Passage présenté:
Alors Wagner apparaît, logiquement donc. Avec deux opéras qui ont sans doute directement hérité de ces divers courants esthétiques. Ainsi du premier essai pour la scène Les Fées (1834). Et aussi de Rienzi (1840), « un grand opéra français sur un livret allemand ». Comme en témoigne la prière du personnage titre, à l'acte V, et son exquise mélodie. Tout autre est le rôle-titre de Lohengrin. Le salut au cygne au Ier acte, par lequel Spyres conclut cette anthologie, appartient bien sûr à un style vocal nouveau.

Extraits de données:

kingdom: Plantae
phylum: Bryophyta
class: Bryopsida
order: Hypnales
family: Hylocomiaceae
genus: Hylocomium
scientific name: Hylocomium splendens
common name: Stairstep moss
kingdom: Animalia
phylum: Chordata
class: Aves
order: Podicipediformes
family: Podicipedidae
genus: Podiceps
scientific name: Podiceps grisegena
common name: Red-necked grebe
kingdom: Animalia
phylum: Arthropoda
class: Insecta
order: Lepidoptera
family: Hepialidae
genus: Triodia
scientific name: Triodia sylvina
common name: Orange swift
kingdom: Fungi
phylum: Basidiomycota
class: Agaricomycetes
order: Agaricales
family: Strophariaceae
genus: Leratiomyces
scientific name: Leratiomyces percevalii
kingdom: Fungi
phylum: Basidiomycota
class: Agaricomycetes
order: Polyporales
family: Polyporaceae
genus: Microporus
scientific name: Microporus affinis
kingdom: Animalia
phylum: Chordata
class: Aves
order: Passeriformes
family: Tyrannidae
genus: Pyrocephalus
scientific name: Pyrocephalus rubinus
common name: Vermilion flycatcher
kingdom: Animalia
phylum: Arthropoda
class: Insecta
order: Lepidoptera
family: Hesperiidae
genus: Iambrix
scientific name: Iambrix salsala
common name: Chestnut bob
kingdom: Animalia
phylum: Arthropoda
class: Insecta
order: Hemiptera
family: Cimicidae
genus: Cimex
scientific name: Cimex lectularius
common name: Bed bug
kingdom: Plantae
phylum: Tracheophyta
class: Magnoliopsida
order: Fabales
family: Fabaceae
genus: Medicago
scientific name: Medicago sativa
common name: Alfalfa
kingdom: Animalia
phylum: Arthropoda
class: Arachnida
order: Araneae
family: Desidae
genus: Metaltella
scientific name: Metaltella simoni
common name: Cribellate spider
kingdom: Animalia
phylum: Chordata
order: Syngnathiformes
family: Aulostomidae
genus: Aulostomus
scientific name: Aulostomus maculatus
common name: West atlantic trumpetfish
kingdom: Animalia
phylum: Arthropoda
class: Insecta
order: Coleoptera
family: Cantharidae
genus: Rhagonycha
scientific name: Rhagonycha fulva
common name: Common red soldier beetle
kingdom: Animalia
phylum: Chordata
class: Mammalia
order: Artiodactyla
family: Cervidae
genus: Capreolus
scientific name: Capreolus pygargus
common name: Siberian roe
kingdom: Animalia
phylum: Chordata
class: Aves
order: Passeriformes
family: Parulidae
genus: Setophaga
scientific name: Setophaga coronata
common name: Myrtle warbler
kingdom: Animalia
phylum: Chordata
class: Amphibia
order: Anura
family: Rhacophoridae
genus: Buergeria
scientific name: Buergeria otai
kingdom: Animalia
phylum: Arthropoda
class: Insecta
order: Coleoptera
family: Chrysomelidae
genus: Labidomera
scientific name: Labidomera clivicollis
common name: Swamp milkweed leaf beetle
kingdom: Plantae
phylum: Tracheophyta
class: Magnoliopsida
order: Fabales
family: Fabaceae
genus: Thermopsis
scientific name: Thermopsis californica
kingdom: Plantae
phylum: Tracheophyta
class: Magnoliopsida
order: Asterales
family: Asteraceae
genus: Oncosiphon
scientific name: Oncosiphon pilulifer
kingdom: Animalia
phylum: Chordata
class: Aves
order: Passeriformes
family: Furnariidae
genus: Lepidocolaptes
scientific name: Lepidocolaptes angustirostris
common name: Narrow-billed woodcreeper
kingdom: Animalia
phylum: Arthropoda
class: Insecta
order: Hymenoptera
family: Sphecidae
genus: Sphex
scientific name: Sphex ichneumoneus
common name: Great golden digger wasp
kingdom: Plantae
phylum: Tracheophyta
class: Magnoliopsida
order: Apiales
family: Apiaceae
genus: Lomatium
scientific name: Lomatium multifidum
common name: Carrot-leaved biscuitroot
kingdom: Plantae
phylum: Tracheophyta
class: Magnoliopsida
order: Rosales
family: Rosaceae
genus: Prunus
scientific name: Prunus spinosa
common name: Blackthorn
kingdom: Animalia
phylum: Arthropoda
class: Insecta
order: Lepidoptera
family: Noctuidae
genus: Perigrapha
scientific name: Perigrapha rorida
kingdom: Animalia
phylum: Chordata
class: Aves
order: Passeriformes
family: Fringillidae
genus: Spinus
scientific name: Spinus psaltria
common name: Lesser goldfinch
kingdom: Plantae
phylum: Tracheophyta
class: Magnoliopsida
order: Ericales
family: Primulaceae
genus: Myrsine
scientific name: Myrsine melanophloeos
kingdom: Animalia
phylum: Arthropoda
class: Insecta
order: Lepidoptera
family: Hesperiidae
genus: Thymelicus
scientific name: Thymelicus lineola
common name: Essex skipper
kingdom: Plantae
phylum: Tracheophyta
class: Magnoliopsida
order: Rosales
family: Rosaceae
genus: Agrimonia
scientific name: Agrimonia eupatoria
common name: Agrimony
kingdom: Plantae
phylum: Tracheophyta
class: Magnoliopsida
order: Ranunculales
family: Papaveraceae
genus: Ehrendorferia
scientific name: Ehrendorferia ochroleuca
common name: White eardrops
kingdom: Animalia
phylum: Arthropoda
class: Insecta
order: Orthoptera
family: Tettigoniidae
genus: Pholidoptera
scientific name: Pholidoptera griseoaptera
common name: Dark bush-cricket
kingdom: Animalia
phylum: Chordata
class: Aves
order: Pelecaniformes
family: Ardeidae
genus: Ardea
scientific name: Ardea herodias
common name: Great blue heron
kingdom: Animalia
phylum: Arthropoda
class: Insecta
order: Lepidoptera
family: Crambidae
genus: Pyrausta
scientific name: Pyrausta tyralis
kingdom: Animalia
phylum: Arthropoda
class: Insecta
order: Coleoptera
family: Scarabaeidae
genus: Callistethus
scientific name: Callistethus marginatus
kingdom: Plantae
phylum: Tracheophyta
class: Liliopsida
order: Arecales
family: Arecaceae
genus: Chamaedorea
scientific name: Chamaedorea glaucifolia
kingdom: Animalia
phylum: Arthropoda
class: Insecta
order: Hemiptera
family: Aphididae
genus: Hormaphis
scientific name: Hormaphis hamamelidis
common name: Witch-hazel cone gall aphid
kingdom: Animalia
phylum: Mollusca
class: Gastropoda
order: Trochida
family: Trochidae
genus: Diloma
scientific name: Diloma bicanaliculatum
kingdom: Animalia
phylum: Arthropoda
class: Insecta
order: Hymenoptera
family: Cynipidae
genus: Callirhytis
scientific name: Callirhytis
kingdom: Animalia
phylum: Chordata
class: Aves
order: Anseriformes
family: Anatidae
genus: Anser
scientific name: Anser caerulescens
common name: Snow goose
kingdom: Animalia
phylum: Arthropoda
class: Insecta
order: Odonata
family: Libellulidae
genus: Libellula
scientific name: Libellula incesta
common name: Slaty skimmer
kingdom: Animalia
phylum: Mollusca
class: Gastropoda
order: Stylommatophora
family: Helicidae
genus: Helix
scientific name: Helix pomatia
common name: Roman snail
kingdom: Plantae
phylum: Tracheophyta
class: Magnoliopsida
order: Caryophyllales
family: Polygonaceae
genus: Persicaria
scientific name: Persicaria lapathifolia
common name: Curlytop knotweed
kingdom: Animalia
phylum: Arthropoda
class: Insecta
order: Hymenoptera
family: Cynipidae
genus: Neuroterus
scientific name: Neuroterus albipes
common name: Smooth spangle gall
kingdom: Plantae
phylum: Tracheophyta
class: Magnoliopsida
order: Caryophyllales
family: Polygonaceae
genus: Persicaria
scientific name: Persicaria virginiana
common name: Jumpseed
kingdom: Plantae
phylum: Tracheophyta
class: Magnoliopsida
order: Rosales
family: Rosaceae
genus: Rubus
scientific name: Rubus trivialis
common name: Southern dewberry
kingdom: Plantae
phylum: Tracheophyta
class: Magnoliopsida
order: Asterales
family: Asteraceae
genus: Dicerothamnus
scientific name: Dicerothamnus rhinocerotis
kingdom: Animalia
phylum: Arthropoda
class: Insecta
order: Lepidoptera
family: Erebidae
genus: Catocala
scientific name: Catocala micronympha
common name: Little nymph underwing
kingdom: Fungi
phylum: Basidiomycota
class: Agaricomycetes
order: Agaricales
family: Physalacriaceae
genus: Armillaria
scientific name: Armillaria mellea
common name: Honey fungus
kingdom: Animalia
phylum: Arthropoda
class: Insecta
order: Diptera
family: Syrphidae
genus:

Objectif de l'exercice: Reproduisez intégralement le passage sur les opéras de Wagner, s'il vous plaît, sans y changer un mot. Appuyez-vous uniquement sur le passage.

Corrigé de l'exercice:
Alors Wagner apparaît, logiquement donc. Avec deux opéras qui ont sans doute directement hérité de ces divers courants esthétiques. Ainsi du premier essai pour la scène Les Fées (1834). Et aussi de Rienzi (1840), « un grand opéra français sur un livret allemand ». Comme en témoigne la prière du personnage titre, à l'acte V, et son exquise mélodie. Tout autre est le rôle-titre de Lohengrin. Le salut au cygne au Ier acte, par lequel Spyres conclut cette anthologie, appartient bien sûr à un style vocal nouveau.